October 7, 2020 - 9:05 AM

Photo by (Yuri Gripas/Abaca Press/TNS)

From the onset of the coronavirus pandemic, President Donald Trump’s response has been motivated by politics and the presidential race — to the detriment of the nation. Now that the president has been stricken with COVID-19, politics is still his guide — even if it might be to the detriment of his own health and to those who work with him, while still being dangerous to the nation.

Trump’s decision Monday to leave Walter Reed National Military Medical Center, where he was being treated, is alarming, and seems unwise given what’s known about the virus. His own doctor acknowledged Trump “may not be entirely out of the woods yet,” and that his team was in “a bit of uncharted territory” given the unprecedented combination of therapies, some experimental, the president has received. Trump also disregarded his advisers, who urged him to remain at Walter Reed.
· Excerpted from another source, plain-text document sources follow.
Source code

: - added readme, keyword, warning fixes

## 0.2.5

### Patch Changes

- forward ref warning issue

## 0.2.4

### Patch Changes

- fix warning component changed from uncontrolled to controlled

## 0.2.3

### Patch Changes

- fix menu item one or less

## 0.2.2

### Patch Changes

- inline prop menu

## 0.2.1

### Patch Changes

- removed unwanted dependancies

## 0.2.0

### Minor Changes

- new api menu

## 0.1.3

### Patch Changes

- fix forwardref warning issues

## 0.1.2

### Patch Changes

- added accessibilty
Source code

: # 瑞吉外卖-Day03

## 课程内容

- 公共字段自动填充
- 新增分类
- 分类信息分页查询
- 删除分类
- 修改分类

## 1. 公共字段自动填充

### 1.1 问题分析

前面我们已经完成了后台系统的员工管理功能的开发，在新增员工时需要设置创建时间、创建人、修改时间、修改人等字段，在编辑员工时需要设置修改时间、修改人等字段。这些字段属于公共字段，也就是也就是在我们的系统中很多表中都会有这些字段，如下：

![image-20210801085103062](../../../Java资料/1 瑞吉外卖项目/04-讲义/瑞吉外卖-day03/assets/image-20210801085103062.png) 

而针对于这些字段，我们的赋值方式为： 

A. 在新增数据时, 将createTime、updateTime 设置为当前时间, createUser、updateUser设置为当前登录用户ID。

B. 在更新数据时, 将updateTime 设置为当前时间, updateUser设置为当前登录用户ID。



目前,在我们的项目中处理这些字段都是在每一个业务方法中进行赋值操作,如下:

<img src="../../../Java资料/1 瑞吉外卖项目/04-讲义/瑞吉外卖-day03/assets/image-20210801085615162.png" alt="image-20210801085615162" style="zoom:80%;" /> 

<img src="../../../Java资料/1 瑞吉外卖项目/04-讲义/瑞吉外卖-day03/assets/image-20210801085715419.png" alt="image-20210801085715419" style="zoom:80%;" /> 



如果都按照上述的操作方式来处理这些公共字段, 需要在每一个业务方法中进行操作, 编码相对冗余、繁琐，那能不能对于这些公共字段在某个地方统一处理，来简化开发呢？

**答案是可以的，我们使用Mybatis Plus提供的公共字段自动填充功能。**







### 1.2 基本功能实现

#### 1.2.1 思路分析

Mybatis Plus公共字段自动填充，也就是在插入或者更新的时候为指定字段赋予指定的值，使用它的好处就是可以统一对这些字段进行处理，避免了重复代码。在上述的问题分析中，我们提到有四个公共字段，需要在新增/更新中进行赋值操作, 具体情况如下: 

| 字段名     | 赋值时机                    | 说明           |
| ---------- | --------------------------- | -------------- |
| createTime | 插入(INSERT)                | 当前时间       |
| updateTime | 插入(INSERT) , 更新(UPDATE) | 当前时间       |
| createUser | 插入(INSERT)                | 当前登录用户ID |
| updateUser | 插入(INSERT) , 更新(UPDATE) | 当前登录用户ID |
But caution has never been the president’s buzzword. The animating argument of his campaign has been that he is strong and that former Vice President Joe Biden is weak. Being ensconced in a hospital is not good optics when your pitch is your supposed virility, especially with Election Day four weeks away. But this is a sadly limited notion of strength. Being strong also includes doing the right thing even when that is difficult. That means thinking of those who must work with you in the White House at a time when you are still shedding the virus and are supposed to be in quarantine.